In the vast Media and Entertainment value chain, AWS’s play is spread across content production, OTTs, linear broadcast distribution, gaming, media supply chain, and increasingly on content monetization. 

According to Samira, “With cloud adoption and content production specifically, I think there's some positive derivatives that we're going to see as well in terms of access to new talent pools that may have historically been overlooked because they weren't in a geographic hub that was desirable.”


Delivering Visual Experiences with Cloud

Netflix-original programming content including shows, such as ‘Stranger Things’ and ‘Bridgerton’ amongst others, required rich  visual effects (VFX) to bring the creative vision to life. 

Netflix relies on AWS to help it innovate with speed and consistently deliver best-in-class entertainment. As the scope and complexity of VFX work grows, Netflix is supporting VFX companies to get up and running on the cloud for render workloads, a vital aspect of content production. This virtual studio, set-up by AWS, lets Netflix engage and collaborate with top artistic talent, cutting across technological or geographical barriers.

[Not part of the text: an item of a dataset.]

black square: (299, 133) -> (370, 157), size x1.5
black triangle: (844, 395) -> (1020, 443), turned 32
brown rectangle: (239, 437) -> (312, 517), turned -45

Enabling Live Streaming and Content Monetization

For the Super Bowl and the Beijing Olympics, NBC’s streaming platform, Peacock was looking provide a cinematic viewing experience with high playback and a picture quality that kept viewers satisfied. Alongside, Peacock wanted to show personalized ads at scale. 

NBCUniversal and AWS began collaborating in May 2021. and in February 2022, Peacock broke every record for customer gains and engagement due to the Super Bowl, the Olympics, and its release of a movie and new drama series. The Beijing Olympics were the most-streamed Olympic Games ever, at 1.5Mn viewers. The Super Bowl was the most-streamed Super Bowl in history, with Peacock and other direct-to-consumer apps supporting 6Mn concurrent users at peak traffic. 

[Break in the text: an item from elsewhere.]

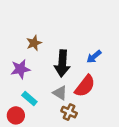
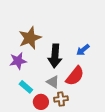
brown star: (34, 43) -> (30, 38), size x1.6
brown cross: (69, 112) -> (61, 99), turned -32
red circle: (16, 115) -> (41, 102), moved

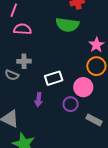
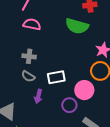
gray semicircle: (12, 75) -> (28, 76), moved

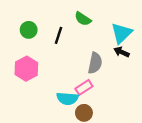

Closer home, Disney Hotstar, India's largest premium streaming platform, has been downloaded by >80Mn users globally. Behind their ability to build and deliver compelling content experiences for their customers is AWS Cloud. When it comes to livestreaming of most-watched sporting events, such as the Indian Premier League, Disney Hotstar leaned on AWS to cater to 25Mn concurrent viewers.

 ZEE5 inserts millions of ads in live and VOD content without sacrificing broadcast-level quality-of-service. Using the AWS MediaTailor service, ZEE5 can deliver live and on-demand content with video streams that combine content with ads personalized to viewers. ZEE5 uses AWS Elemental MediaLive to encode and deliver 80+ live channels to viewers.s

In 2020, SonyLiv, the OTT platform of Sony Pictures Networks India, revamped its content and interface. Sony leveraged AWS to maintain the low latency data streaming. For the iconic Kaun Banega Crorepati, SonyLIV’s challenge was to deliver questions asked by the show’s host to 1.6Mn users playing simultaneously on their mobile phones. By using the low-latency data streaming network on AWS, SonyLiv was able to rise-up to the challenge.


When it comes to the media supply chain, AWS provides support across ingest, processing, creation, and distribution to and from the cloud—as well as >80 AWS partners with dedicated tools for media supply chain and archive applications.

Content Creation will rapidly scale in 2023 and beyond

According to Samira, “With Cloud, there is now now going to be a democratization of the ability to create content, and hearing from traditionally underrepresented voices. In 2023 and beyond, content producers will seek to rapidly scale. From a consumer’s point of view, I am excited by the possibilities to have more content of choice.”